Learn More: Digital Transformations Trends And Predictions for 2020

3. Don’t Look for One Cybersecurity Solution to Solve All Your Needs
Some of your 2020 cybersecurity updates will probably require investing in some new tools. The companies that provide those offerings recognize the unprecedented impacts that hacks and breaches can have on businesses and consumers. Therefore, they position their products as solving the pain points companies often experience.

The cybersecurity marketplace rapidly grew into a $100 billion industry, and some brands within it claim they can meet several requirements with a single product. Although some tools serve more than one function, bear in mind that there’s no one offering that can conquer all your cybersecurity shortcomings.

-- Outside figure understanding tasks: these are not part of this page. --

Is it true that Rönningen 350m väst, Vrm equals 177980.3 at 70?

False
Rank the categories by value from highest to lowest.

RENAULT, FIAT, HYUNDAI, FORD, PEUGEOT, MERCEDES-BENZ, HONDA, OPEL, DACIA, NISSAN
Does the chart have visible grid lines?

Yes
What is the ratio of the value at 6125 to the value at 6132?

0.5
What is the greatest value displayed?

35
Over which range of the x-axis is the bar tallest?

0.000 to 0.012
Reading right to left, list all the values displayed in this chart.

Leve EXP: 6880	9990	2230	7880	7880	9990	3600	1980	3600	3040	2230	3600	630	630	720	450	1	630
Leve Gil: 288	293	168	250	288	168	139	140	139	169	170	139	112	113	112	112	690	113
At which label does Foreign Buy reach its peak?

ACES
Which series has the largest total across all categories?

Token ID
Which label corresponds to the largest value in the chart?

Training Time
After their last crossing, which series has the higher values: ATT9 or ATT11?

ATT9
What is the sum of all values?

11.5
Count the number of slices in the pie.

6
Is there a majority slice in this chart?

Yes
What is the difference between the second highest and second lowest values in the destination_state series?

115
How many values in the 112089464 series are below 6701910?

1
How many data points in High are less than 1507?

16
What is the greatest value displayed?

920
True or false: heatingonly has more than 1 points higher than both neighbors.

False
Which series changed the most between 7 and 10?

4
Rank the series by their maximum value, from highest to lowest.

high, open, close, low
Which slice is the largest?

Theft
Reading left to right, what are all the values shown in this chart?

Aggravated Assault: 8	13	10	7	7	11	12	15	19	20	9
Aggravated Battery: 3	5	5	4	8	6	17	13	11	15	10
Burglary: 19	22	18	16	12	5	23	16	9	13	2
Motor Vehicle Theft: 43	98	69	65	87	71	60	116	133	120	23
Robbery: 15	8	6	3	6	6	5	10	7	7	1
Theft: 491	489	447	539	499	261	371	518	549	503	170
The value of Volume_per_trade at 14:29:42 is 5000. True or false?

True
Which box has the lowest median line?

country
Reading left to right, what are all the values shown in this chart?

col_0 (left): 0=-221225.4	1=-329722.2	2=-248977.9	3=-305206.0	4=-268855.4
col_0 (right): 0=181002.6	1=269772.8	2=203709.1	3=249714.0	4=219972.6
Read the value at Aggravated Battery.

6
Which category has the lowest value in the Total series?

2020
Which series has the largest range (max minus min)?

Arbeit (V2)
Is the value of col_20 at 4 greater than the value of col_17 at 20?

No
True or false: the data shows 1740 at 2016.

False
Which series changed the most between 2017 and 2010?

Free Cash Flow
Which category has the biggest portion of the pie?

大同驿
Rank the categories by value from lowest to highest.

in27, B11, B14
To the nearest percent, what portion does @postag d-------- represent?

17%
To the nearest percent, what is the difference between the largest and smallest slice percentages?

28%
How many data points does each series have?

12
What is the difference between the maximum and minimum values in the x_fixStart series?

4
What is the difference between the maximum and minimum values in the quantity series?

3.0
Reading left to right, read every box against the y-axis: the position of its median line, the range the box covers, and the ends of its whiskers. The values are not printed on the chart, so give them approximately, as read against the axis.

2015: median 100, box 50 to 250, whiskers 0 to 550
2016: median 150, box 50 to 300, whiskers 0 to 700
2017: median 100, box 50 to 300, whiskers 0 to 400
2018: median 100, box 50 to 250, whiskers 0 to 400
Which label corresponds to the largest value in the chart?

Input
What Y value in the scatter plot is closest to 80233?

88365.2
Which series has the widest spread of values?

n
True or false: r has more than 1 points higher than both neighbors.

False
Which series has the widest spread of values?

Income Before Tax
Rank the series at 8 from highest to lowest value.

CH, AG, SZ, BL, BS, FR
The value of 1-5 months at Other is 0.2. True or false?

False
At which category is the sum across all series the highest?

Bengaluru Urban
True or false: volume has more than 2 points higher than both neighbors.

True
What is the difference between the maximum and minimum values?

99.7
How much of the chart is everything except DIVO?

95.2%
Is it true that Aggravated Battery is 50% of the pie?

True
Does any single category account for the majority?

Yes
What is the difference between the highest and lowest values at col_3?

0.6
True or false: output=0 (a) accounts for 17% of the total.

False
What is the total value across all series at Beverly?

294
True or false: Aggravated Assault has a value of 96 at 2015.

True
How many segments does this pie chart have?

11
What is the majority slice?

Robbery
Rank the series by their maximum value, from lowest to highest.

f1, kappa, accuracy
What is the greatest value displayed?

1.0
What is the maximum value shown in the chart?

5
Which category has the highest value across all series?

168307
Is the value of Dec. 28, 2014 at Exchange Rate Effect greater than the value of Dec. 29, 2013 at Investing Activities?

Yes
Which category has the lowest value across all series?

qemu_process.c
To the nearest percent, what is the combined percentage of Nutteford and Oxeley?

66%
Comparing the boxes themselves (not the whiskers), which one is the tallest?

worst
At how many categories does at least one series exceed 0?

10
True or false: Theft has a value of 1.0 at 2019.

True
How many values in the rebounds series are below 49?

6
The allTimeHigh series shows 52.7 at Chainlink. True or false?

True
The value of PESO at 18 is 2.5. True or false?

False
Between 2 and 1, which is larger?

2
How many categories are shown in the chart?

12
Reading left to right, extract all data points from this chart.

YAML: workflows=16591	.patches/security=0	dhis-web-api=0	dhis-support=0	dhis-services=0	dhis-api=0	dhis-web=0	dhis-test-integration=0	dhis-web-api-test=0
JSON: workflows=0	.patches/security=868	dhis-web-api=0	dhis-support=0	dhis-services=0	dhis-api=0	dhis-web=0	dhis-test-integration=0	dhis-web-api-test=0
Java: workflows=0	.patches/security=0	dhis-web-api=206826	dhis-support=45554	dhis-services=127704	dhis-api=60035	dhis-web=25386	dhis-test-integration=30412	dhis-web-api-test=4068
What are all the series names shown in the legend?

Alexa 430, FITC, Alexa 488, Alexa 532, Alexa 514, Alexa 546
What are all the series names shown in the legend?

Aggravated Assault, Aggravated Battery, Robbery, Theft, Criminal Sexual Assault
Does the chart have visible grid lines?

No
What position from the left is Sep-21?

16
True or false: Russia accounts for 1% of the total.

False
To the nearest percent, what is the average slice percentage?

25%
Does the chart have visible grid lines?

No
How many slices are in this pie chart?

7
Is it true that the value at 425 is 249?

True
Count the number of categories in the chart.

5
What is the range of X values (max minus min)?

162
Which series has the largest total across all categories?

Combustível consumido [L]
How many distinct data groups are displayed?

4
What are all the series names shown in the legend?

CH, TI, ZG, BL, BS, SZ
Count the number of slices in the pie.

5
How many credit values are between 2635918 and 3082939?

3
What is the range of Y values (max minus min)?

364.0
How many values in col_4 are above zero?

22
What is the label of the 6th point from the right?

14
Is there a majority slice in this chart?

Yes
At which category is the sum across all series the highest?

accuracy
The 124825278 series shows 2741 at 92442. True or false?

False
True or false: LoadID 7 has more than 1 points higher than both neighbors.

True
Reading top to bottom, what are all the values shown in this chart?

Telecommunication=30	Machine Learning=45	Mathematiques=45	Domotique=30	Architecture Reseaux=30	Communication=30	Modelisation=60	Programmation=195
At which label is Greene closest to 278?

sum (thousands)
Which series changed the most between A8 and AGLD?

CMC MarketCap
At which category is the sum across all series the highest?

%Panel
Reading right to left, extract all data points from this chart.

As you get educated about the kinds of cybersecurity solutions that exist, take a threat-based approach by determining which attacks your organization will most likely encounter in 2020. Then, search for products that can help fight back.

4. Teach Employees About BEC Phishing Scams
Hopefully, your company educates its employees about cybersecurity best practices, including how to recognize phishing scams. As you update the curriculum for 2020, make sure the content covers business email compromise (BEC) scams.

Statistics from the FBI’s Internet Crime Report indicate that BEC scams caused nearly $1.3 billion in losses during 2018. Coverage about BEC scams published by Symantec earlier this year strongly suggests that these kinds of internet tricks won’t become less problematic in 2020.

The goal of a BEC scam is to impersonate someone within a company to make an employee disclose personal information. For example, a victim might receive an email that appears to come from someone within the human resources department. The content could ask for the recipient to provide their bank account details to “update their direct deposit records.”

The recipient may do so willingly, especially since the sender’s email address typically looks almost identical to the format the company uses. Other BEC scams may include someone posing as the CEO of a company and requesting that someone provide information urgently. Since someone doesn’t want to disobey a company leader and put their job at risk, they comply.

Learn More: 4 Ways to Modernize your IT Ops in 2020

5. Caution Against Poor File-Sharing Practices
People are so accustomed to sharing files through a variety of often insecure platforms that they don’t change their habits when they get to work. A recent study from Code42 found that 31% of respondents did not use company-provided platforms to share files with their colleagues or collaborate in other ways. They used social media sharing options instead.

Distributing company materials that way could make it easier for unauthorized people to see confidential files. Also, when workers decide not to use the sharing tools the enterprise gives them, it becomes more difficult for the company to keep track of who has company content that should only get handled by a restricted group of people.

Bear in mind that people at the company may not initially realize there’s anything wrong with sharing files outside of the channels that are set up. That’s why any cybersecurity training about this matter should always begin with explaining the vulnerabilities of general file sharing apps not intended for company use.

6. Adjust Your Cybersecurity Plan to Accommodate 5G
2020 is the year when the 5G network should start to have a significant impact on how everyday people and businesses use the internet. Even if you’re not sure when your area will have a fully functioning 5G network, start making plans early in 2020 for how you’ll keep your company safe from cyberthreats once the faster, low-latency connectivity option rolls out.

Cybersecurity experts think that since the network will create a larger attack surface, it’ll be easier for cybercriminals to orchestrate incidents that affect victims on a much broader scale. Also, since the 5G network will facilitate using more IoT devices and processing data-heavy applications, cybercriminals may revamp their strategies to target weaknesses differently.

Proactiveness Avoids Cybersecurity Catastrophes
You can’t anticipate every future cybersecurity risk now. However, these six tips will ensure your gameplan takes 2020’s biggest obstacles into account.